%%
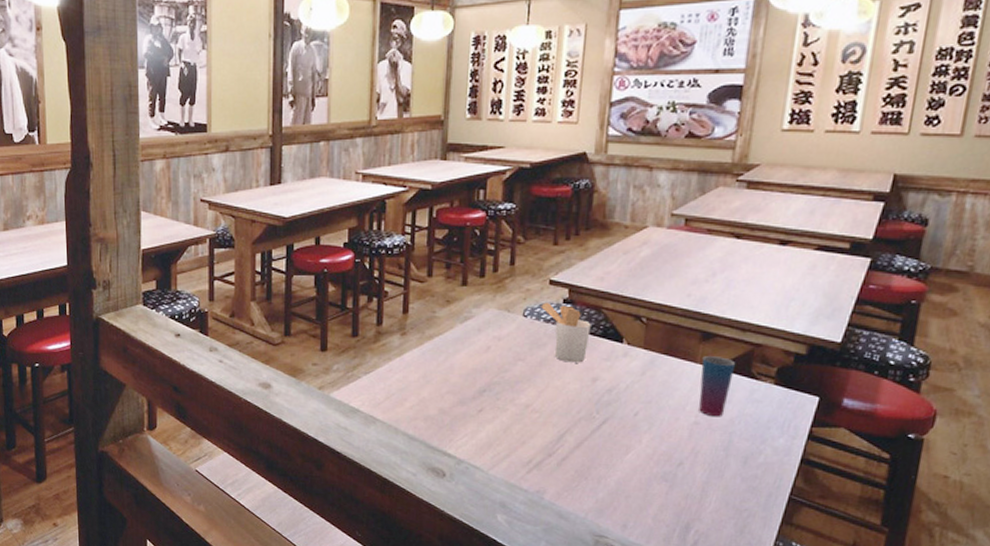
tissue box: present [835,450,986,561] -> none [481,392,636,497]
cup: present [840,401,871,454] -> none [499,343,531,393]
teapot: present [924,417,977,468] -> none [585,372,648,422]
%%
%%
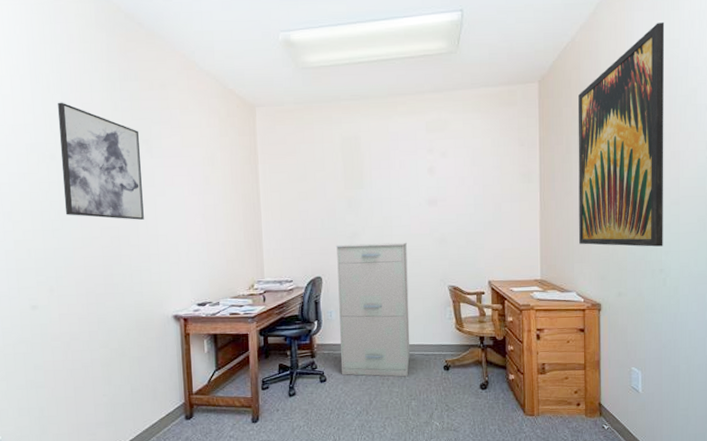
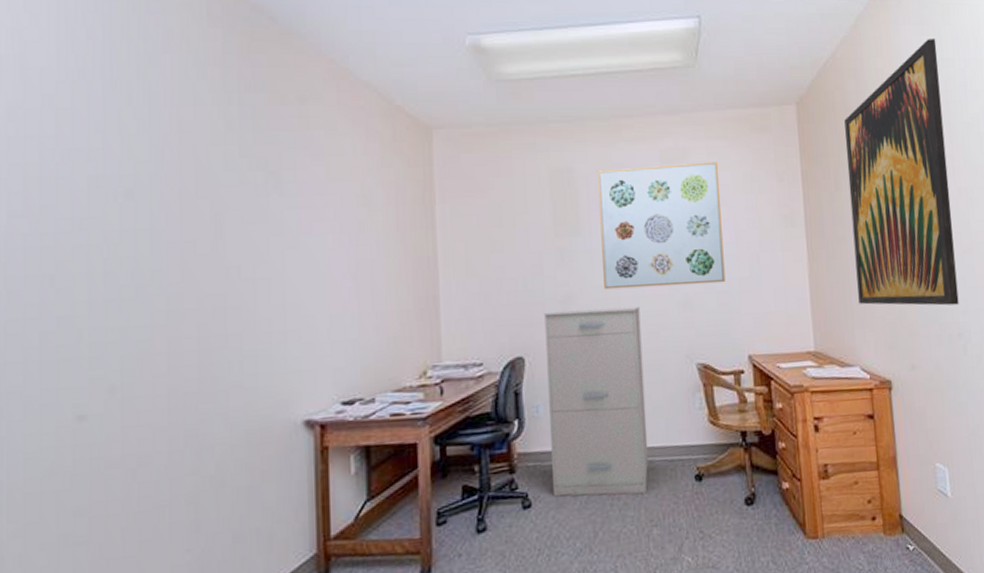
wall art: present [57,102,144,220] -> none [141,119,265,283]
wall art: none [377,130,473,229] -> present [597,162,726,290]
%%
Exercise aim: There is a run of lines above from the one with "cup: present [840,401,871,454]" to the one with "teapot: present [924,417,977,468]"; print exactly that run, both ends included, and nothing else.

Your response:
cup: present [840,401,871,454] -> none [499,343,531,393]
teapot: present [924,417,977,468] -> none [585,372,648,422]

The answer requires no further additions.